This morning I went into work to perform a routine installation of patches on both our mail server and file server. I expected that because there were only a few patches which required a reboot it should only take about an hour. I started the process at about 10:45am…
All went well for the first set of patches and the mail server rebooted fine. The file server initially rebooted OK but needed a couple of patches in single user mode. Again, they SEEMED to go O.K… until the final reboot. The system came back up and but couldn’t fsck the UFS filesystem on a zvol device.. so I rebooted and booted with the “-r” option to reconfigure devices…. even more errors… then lots of programs crashed on start.. so I rolled back the patches and rebooted.
The system wouldn’t boot at all, other than in failsafe mode. Rebuilding the boot_cache made no difference.. but I did notice a fleeting message saying that GRUB couldn’t mount the root partition!

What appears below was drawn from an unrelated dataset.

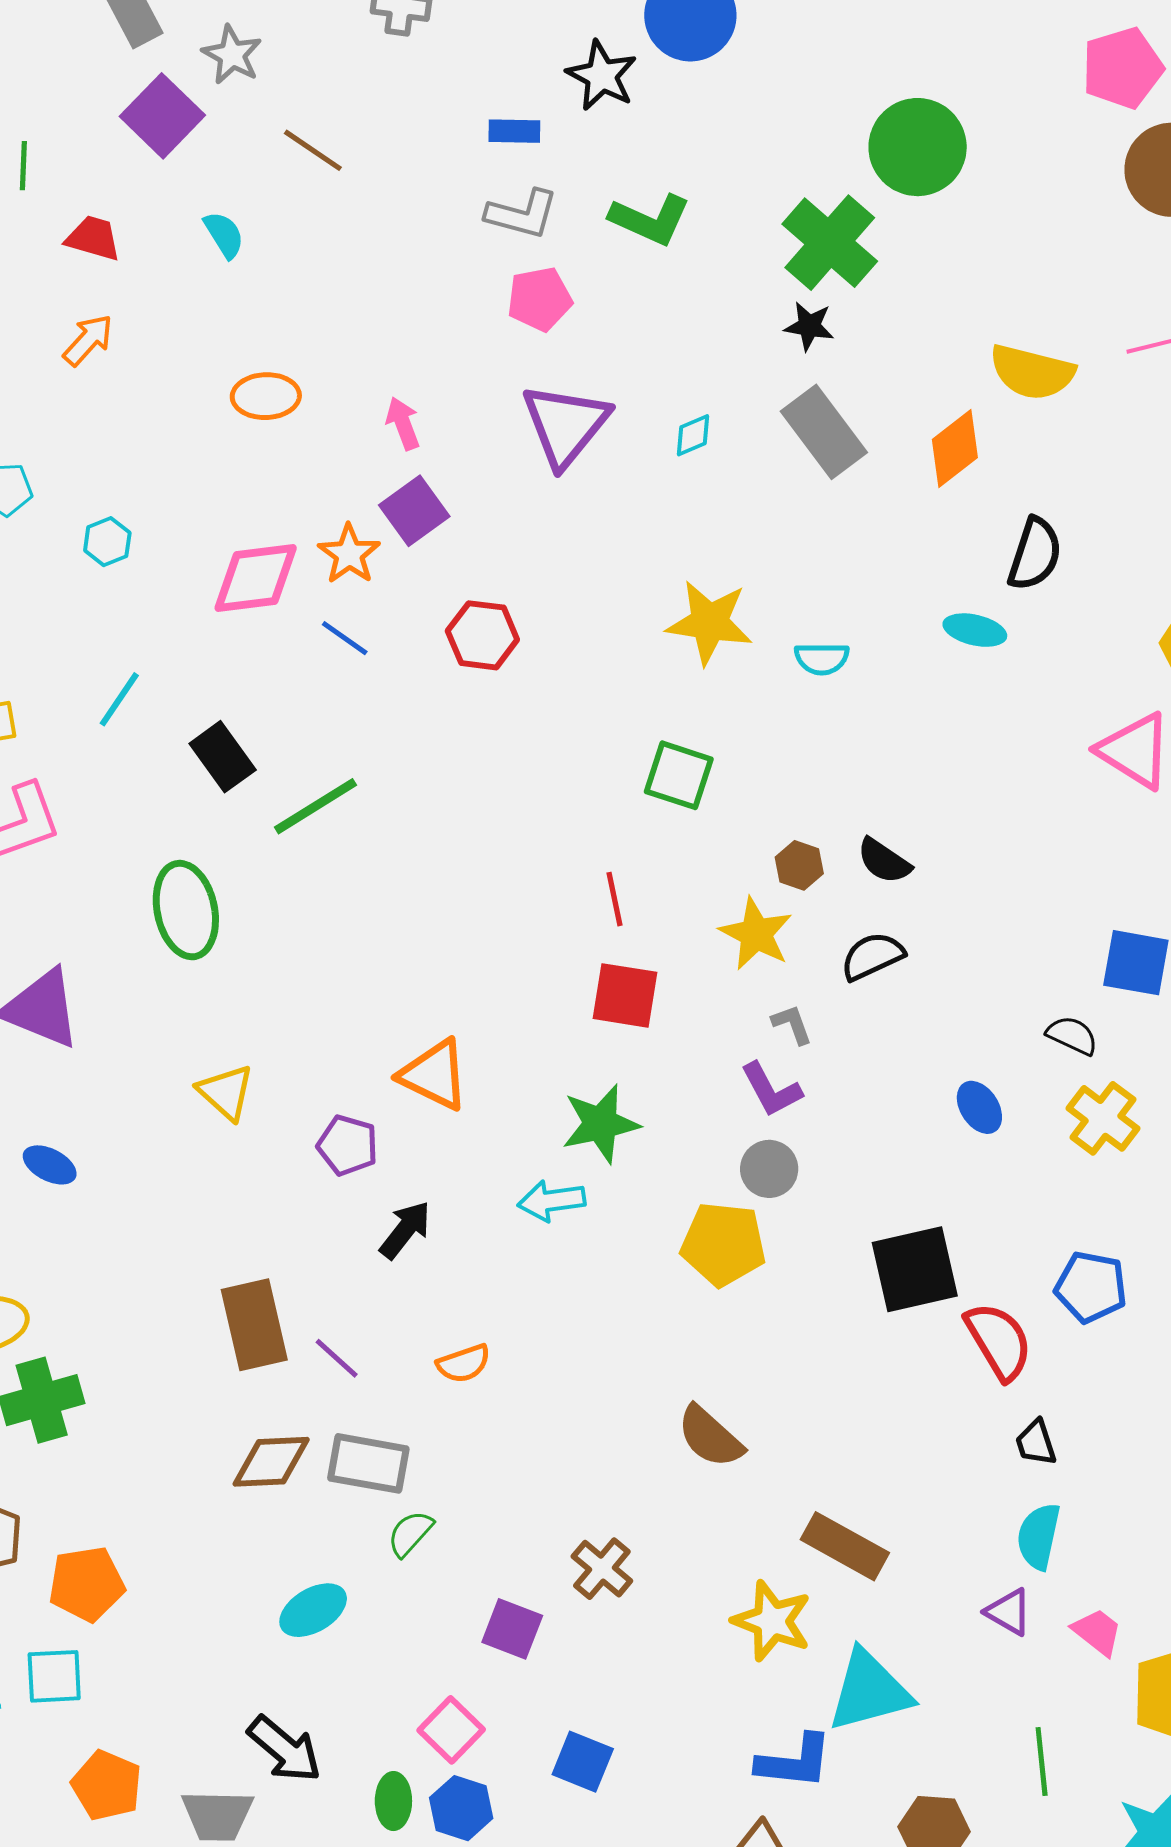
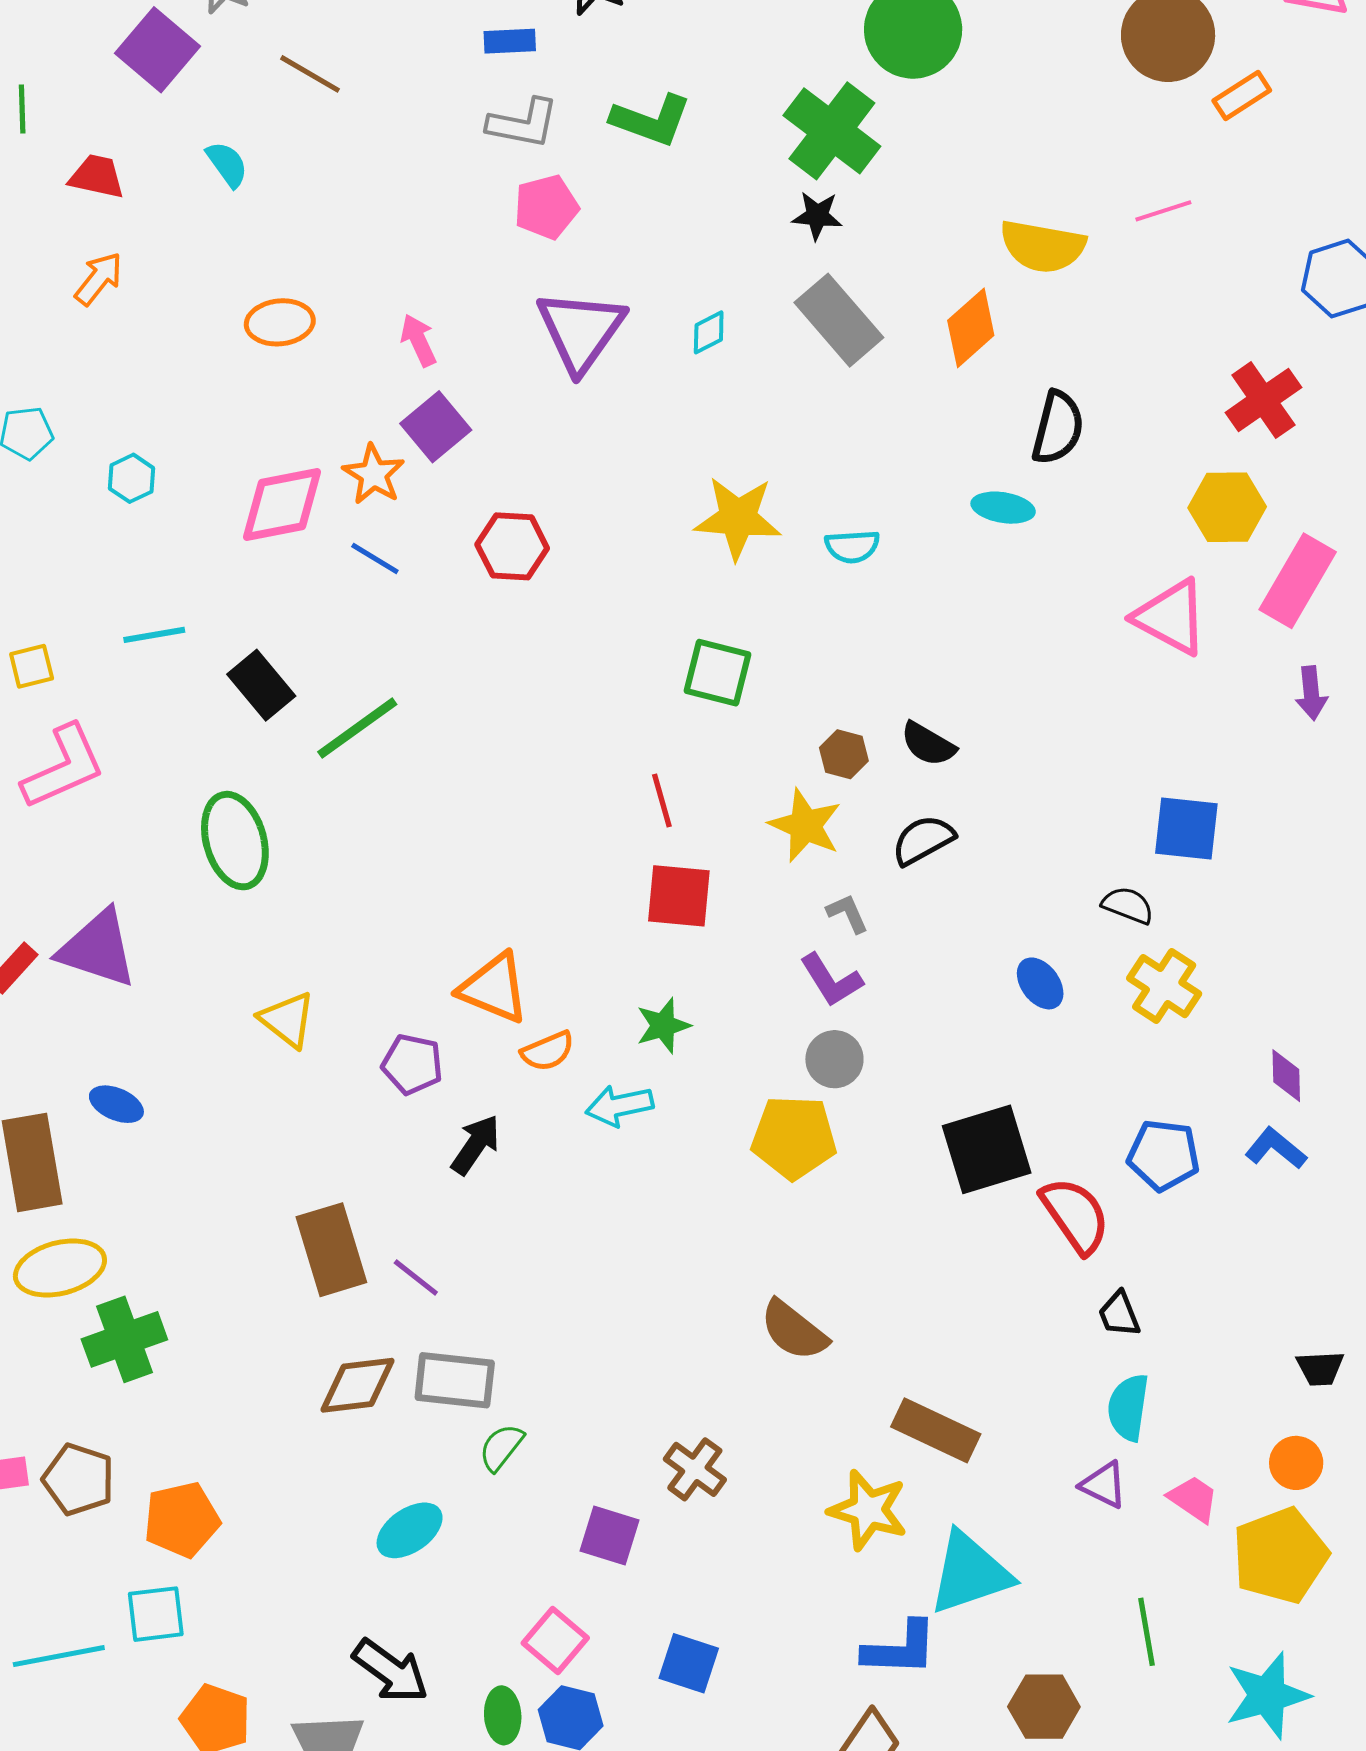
cyan line: (119, 699) -> (154, 635), turned 50
green star: (600, 1124) -> (663, 1026), size x0.7
orange semicircle: (464, 1364) -> (548, 1051), moved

Hmm… So, I boot in failsafe mode again and run fsck. OH-MY-GOD! Huge numbers of duplicate blocks, corrupted directory entries and corrupted directories. After about 30 sets of fsck runs it wasn’t getting any better so I had to cut my losses and do a full re-install.
Suffice it to say that I eventually got the system back up and running. Zpool imported the data filesystems, the user home directory UFS filesystem checked out and when I NFS exported them the clients didn’t even have problems with stale file handles.
So, a job which should have taken 1 hour actually took 11. I’m off to bed in a minute without supper ‘cos I’m so tired and, as I didn’t get to Sainsbury’s, don’t have much to eat in the house anyway.